**Reading passage**
──────────────────────────────

# Content with notebooks

You can also create content with Jupyter Notebooks. This means that you can include
code blocks and their outputs in your book.

## Markdown + notebooks

As it is markdown, you can embed images, HTML, etc into your posts!

![](https://myst-parser.readthedocs.io/en/latest/_static/logo-wide.svg)

You can also $add_{math}$ and

$$
math^{blocks}
$$

or

$$
\begin{aligned}
\mbox{mean} la_{tex} \\ \\
math blocks
\end{aligned}
$$

But make sure you \$Escape \$your \$dollar signs \$you want to keep!

## MyST markdown

MyST markdown works in Jupyter Notebooks as well. For more information about MyST markdown, check
out [the MyST guide in Jupyter Book](https://jupyterbook.org/content/myst.html),
or see [the MyST markdown documentation](https://myst-parser.readthedocs.io/en/latest/).

## Code blocks and outputs

Jupyter Book will also embed your code blocks and output in your book.
For example, here's some sample Matplotlib code:

In [1]:
%pip install requests bs4 pandas geopy

from bs4 import BeautifulSoup
import requests
import pandas as pd
from geopy.geocoders import Nominatim

Note: you may need to restart the kernel to use updated packages.


In [20]:
import json
import re


def scrape_airbnb(check_in, check_out):
    url = f"https://www.airbnb.com/s/Madrid/homes?place_id=ChIJgTwKgJcpQg0RaSKMYcHeNsQ&refinement_paths%5B%5D=%2Fhomes&flexible_trip_dates%5B%5D=april&flexible_trip_dates%5B%5D=august&flexible_trip_dates%5B%5D=february&flexible_trip_dates%5B%5D=july&flexible_trip_dates%5B%5D=june&flexible_trip_dates%5B%5D=march&flexible_trip_dates%5B%5D=may&flexible_trip_dates%5B%5D=october&flexible_trip_dates%5B%5D=september&date_picker_type=calendar&search_type=filter_change&tab_id=home_tab&query=Madrid&monthly_start_date=2023-12-01&monthly_length=3&price_filter_input_type=0&price_filter_num_nights=1&channel=EXPLORE&flexible_trip_lengths%5B%5D=weekend_trip&source=structured_search_input_header&checkin={check_in}&checkout={check_out}&adults=1"

──────────────────────────────

**Study material**

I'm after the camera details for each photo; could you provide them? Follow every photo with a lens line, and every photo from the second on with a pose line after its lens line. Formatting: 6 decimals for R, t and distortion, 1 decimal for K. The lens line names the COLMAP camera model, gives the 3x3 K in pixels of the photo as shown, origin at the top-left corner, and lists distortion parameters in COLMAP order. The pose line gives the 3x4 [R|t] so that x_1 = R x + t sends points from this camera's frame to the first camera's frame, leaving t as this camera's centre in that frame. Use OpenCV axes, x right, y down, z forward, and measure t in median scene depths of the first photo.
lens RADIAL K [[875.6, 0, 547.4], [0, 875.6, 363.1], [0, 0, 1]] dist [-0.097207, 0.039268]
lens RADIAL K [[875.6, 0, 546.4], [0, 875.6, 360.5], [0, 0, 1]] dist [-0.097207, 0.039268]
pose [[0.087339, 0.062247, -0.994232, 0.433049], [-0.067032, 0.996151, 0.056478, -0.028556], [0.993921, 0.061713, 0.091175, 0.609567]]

──────────────────────────────

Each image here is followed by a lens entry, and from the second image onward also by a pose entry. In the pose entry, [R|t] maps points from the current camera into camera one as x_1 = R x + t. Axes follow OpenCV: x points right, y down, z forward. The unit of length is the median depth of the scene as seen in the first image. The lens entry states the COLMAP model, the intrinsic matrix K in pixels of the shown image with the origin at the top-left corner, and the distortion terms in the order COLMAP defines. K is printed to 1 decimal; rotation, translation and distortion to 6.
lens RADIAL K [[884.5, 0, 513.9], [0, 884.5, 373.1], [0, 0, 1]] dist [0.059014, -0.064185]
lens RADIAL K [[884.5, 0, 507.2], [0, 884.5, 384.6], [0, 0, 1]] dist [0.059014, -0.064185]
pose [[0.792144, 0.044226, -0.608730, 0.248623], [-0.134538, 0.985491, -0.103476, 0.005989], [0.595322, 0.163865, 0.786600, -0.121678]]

──────────────────────────────

**Required work**
Answer these questions about the notebooks page:
(a) What does the notebooks page say to do with dollar signs you want to keep?
(b) Which packages does the %pip command install?
(c) What two parameters does the function scrape_airbnb take?
The items have no connection to the text.

**Exercise result**
(a) Escape them.
(b) requests, bs4, pandas and geopy.
(c) check_in and check_out.